*** Opening of PROVIDED ENTRIES ***

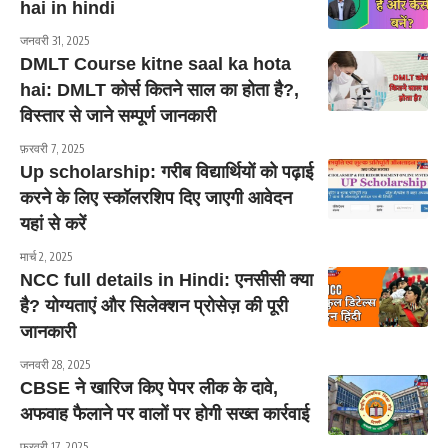
hai in hindi
जनवरी 31, 2025
DMLT Course kitne saal ka hota
hai: DMLT कोर्स कितने साल का होता है?,
विस्तार से जाने सम्पूर्ण जानकारी
फ़रवरी 7, 2025
Up scholarship: गरीब विद्यार्थियों को पढ़ाई
करने के लिए स्कॉलरशिप दिए जाएगी आवेदन
यहां से करें
मार्च 2, 2025
NCC full details in Hindi: एनसीसी क्या
है? योग्यताएं और सिलेक्शन प्रोसेज़ की पूरी
जानकारी
जनवरी 28, 2025
CBSE ने खारिज किए पेपर लीक के दावे,
अफवाह फैलाने पर वालों पर होगी सख्त कार्रवाई
फ़रवरी 17, 2025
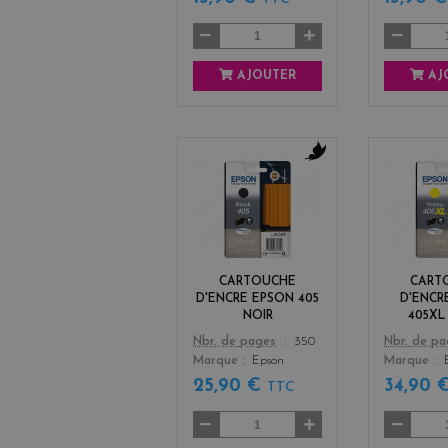
AJOUTER
AJ
b
l
a
c
k
CARTOUCHE
CART
D'ENCRE EPSON 405
D'ENCR
NOIR
405XL
Color
Color
Nbr. de pages
350
Nbr. de p
Marque
Epson
Marque
25,90 €
34,90 
TTC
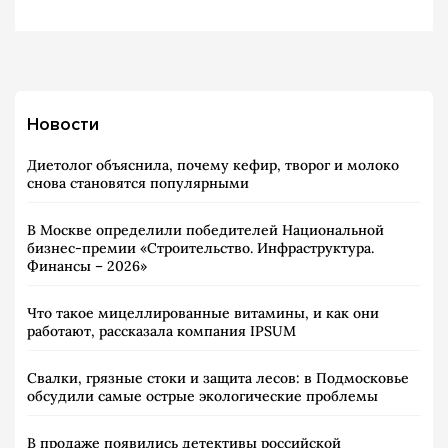
Новости
Диетолог объяснила, почему кефир, творог и молоко
снова становятся популярными
В Москве определили победителей Национальной
бизнес-премии «Строительство. Инфраструктура.
Финансы – 2026»
Что такое мицеллированные витамины, и как они
работают, рассказала компания IPSUM
Свалки, грязные стоки и защита лесов: в Подмосковье
обсудили самые острые экологические проблемы
В продаже появились детективы российской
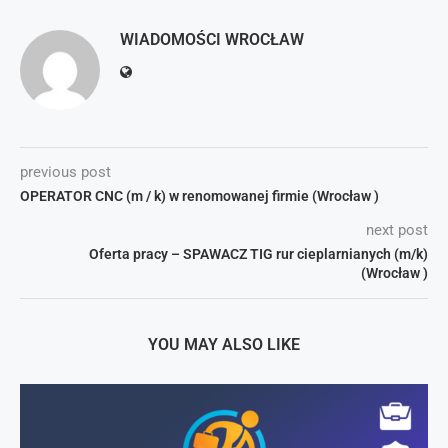
WIADOMOŚCI WROCŁAW
previous post
OPERATOR CNC (m / k) w renomowanej firmie (Wrocław )
next post
Oferta pracy – SPAWACZ TIG rur cieplarnianych (m/k)
(Wrocław )
YOU MAY ALSO LIKE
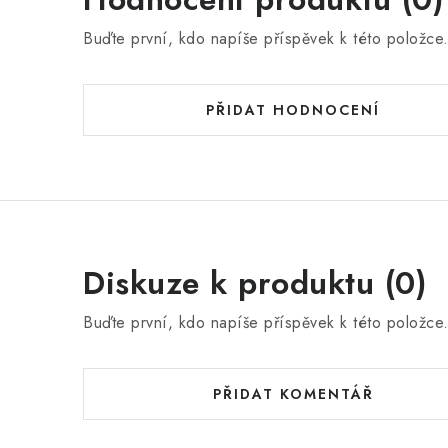
Buďte první, kdo napíše příspěvek k této položce
PŘIDAT HODNOCENÍ
Diskuze k produktu (0)
Buďte první, kdo napíše příspěvek k této položce
PŘIDAT KOMENTÁŘ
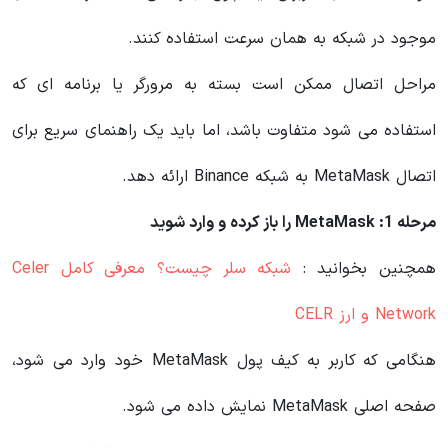
موجود در شبکه به همان سرعت استفاده کنند.
مراحل اتصال ممکن است بسته به مرورگر یا برنامه ای که
استفاده می شود متفاوت باشد، اما باید یک راهنمای سریع برای
اتصال MetaMask به شبکه Binance ارائه دهد.
مرحله 1: MetaMask را باز کرده و وارد شوید
همچنین بخوانید :
شبکه سلر چیست؟ معرفی کامل Celer
Network و ارز CELR
هنگامی که کاربر به کیف پول MetaMask خود وارد می شود،
صفحه اصلی MetaMask نمایش داده می شود.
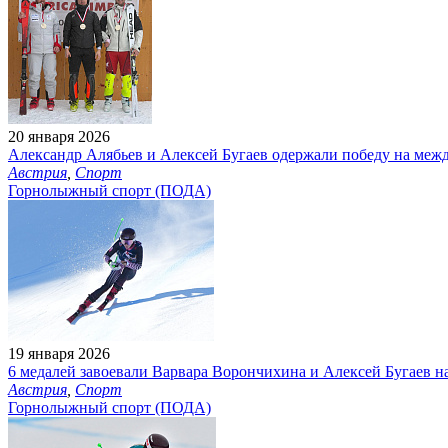
20 января 2026
Александр Алябьев и Алексей Бугаев одержали победу на ме
Австрия
,
Спорт
Горнолыжный спорт (ПОДА)
19 января 2026
6 медалей завоевали Варвара Ворончихина и Алексей Бугаев 
Австрия
,
Спорт
Горнолыжный спорт (ПОДА)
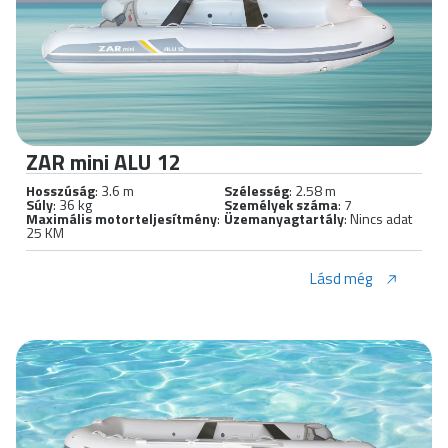
ZAR mini ALU 12
Hosszúság
: 3.6 m
Szélesség
: 2.58 m
Súly
: 36 kg
Személyek száma
: 7
Maximális motorteljesítmény
:
Üzemanyagtartály
: Nincs adat
25 KM
Lásd még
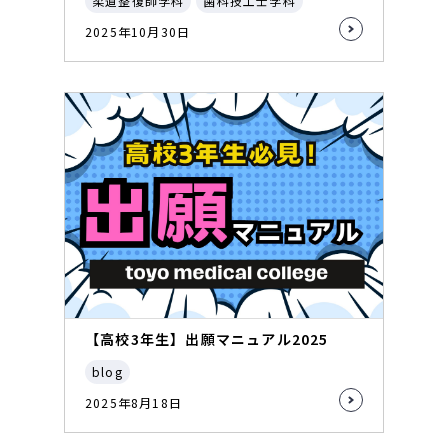
柔道整復師学科
歯科技工士学科
2025年10月30日
【高校3年生】出願マニュアル2025
blog
2025年8月18日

*** Close of PROVIDED ENTRIES ***

INSTRUCTIONS TO FOLLOW
If an entry holds a picture, skip the picture and print the rest of the data exactly.

SOLUTION FOR THIS EXERCISE
hai in hindi
जनवरी 31, 2025
DMLT Course kitne saal ka hota
hai: DMLT कोर्स कितने साल का होता है?,
विस्तार से जाने सम्पूर्ण जानकारी
फ़रवरी 7, 2025
Up scholarship: गरीब विद्यार्थियों को पढ़ाई
करने के लिए स्कॉलरशिप दिए जाएगी आवेदन
यहां से करें
मार्च 2, 2025
NCC full details in Hindi: एनसीसी क्या
है? योग्यताएं और सिलेक्शन प्रोसेज़ की पूरी
जानकारी
जनवरी 28, 2025
CBSE ने खारिज किए पेपर लीक के दावे,
अफवाह फैलाने पर वालों पर होगी सख्त कार्रवाई
फ़रवरी 17, 2025
AJOUTER
AJ
b
l
a
c
k
CARTOUCHE
CART
D'ENCRE EPSON 405
D'ENCR
NOIR
405XL
Color
Color
Nbr. de pages
350
Nbr. de p
Marque
Epson
Marque
25,90 €
34,90 
TTC
Новости
Диетолог объяснила, почему кефир, творог и молоко
снова становятся популярными
В Москве определили победителей Национальной
бизнес-премии «Строительство. Инфраструктура.
Финансы – 2026»
Что такое мицеллированные витамины, и как они
работают, рассказала компания IPSUM
Свалки, грязные стоки и защита лесов: в Подмосковье
обсудили самые острые экологические проблемы
В продаже появились детективы российской
WIADOMOŚCI WROCŁAW
previous post
OPERATOR CNC (m / k) w renomowanej firmie (Wrocław )
next post
Oferta pracy – SPAWACZ TIG rur cieplarnianych (m/k)
(Wrocław )
YOU MAY ALSO LIKE
Buďte první, kdo napíše příspěvek k této položce
PŘIDAT HODNOCENÍ
Diskuze k produktu (0)
Buďte první, kdo napíše příspěvek k této položce
PŘIDAT KOMENTÁŘ
موجود در شبکه به همان سرعت استفاده کنند.
مراحل اتصال ممکن است بسته به مرورگر یا برنامه ای که
استفاده می شود متفاوت باشد، اما باید یک راهنمای سریع برای
اتصال MetaMask به شبکه Binance ارائه دهد.
مرحله 1: MetaMask را باز کرده و وارد شوید
همچنین بخوانید :
شبکه سلر چیست؟ معرفی کامل Celer
Network و ارز CELR
هنگامی که کاربر به کیف پول MetaMask خود وارد می شود،
صفحه اصلی MetaMask نمایش داده می شود.
20 января 2026
Александр Алябьев и Алексей Бугаев одержали победу на ме
Австрия
,
Спорт
Горнолыжный спорт (ПОДА)
19 января 2026
6 медалей завоевали Варвара Ворончихина и Алексей Бугаев 
Австрия
,
Спорт
Горнолыжный спорт (ПОДА)
ZAR mini ALU 12
Hosszúság
: 3.6 m
Szélesség
: 2.58 m
Súly
: 36 kg
Személyek száma
: 7
Maximális motorteljesítmény
:
Üzemanyagtartály
: Nincs adat
25 KM
Lásd még
柔道整復師学科
歯科技工士学科
2025年10月30日
【高校3年生】出願マニュアル2025
blog
2025年8月18日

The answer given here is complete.